|
|
|
|
|
by divxflounder
2918 days ago
|
|
Great article! I'm definitely taking an action item to look into Prometheus. I own DevOps/Monitoring and Alerting my org and it's really cool to see how other companies skin this cat. I saw Cloudwatch in the pipeline, which is an Amazon product. I know I'm going to make a very controversial statement here, but - why Amazon? With volumes like yours, your scale will eventually hit the point where your cost skyrockets. Regarding the metrics themselves, you might already do this, but I highly recommend splitting your metrics into a 50th, 95th, and 99th percentile in your Grafana graphs. This will give you a solid idea of not only what your customers experience on average, but edge cases as well. Do you have a regular forum with how you are reviewing said metrics and pre-solving problems? We're still trying to solve this in multiple teams where I work and have noticed that some teams are great at it and other teams are a little more reactive. Love to see this stuff :) |
|
Re: AWS. We're not at a point where we are overburdened by the AWS spending. Many things are more efficient with AWS, as we have a fairly small engineering team.

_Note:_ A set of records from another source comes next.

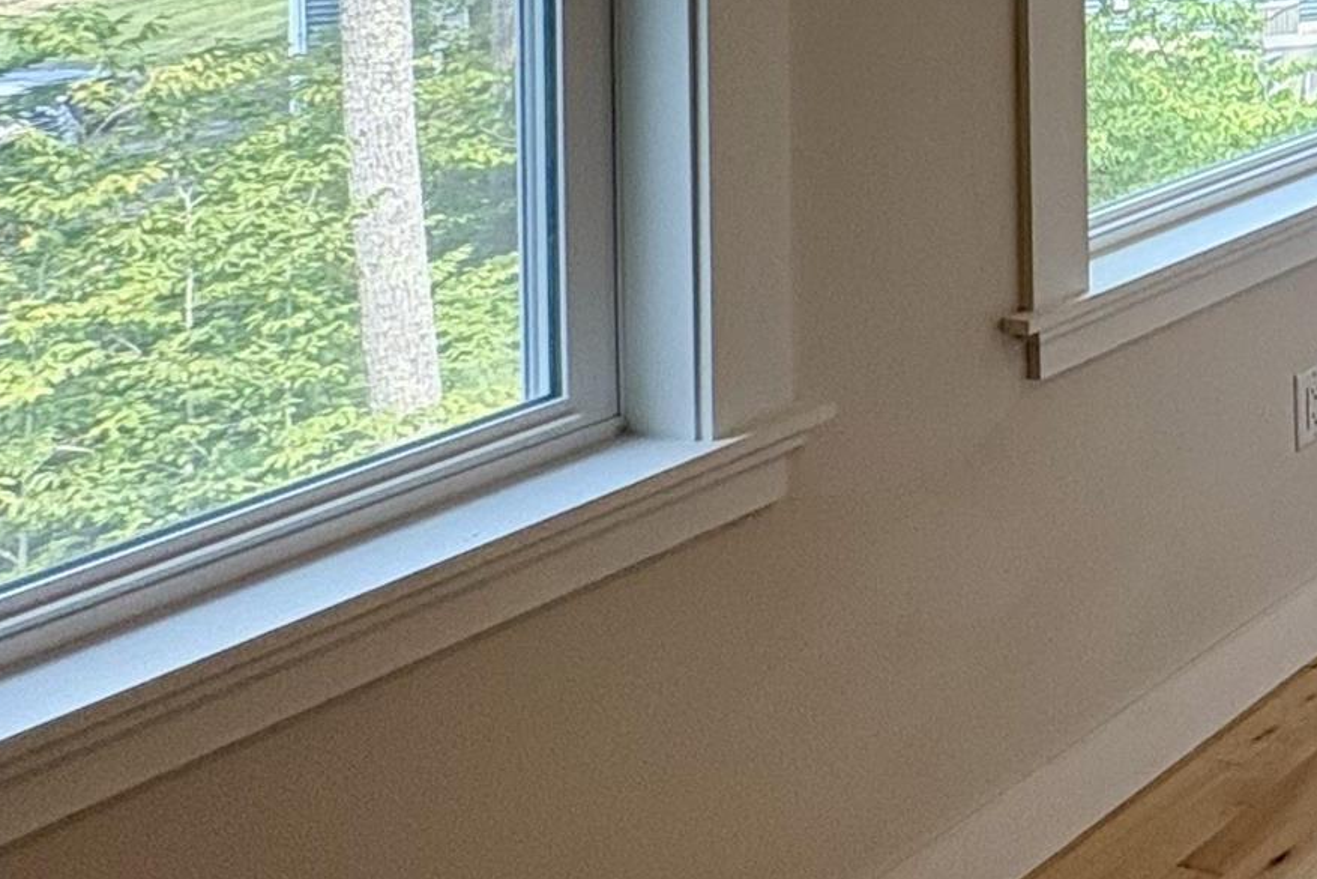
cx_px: 2138
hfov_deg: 25.1
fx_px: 1866
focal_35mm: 51
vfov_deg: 23.0
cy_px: -322
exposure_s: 1/120
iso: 64
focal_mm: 2.22
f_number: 2.2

We use various different AWS products (Aurora, Kinesis, to name a few) that we are utilizing.
Regarding metrics & percentiles - Yes I agree. 99th percentile is what we try to look at the most, as most other metrics tend to be deceiving.
Regular forums - This is something that we need to improve on as we move forward. The blog post mostly describes the infrastructure we've built, but it takes time and effort to become a metric-driven organization.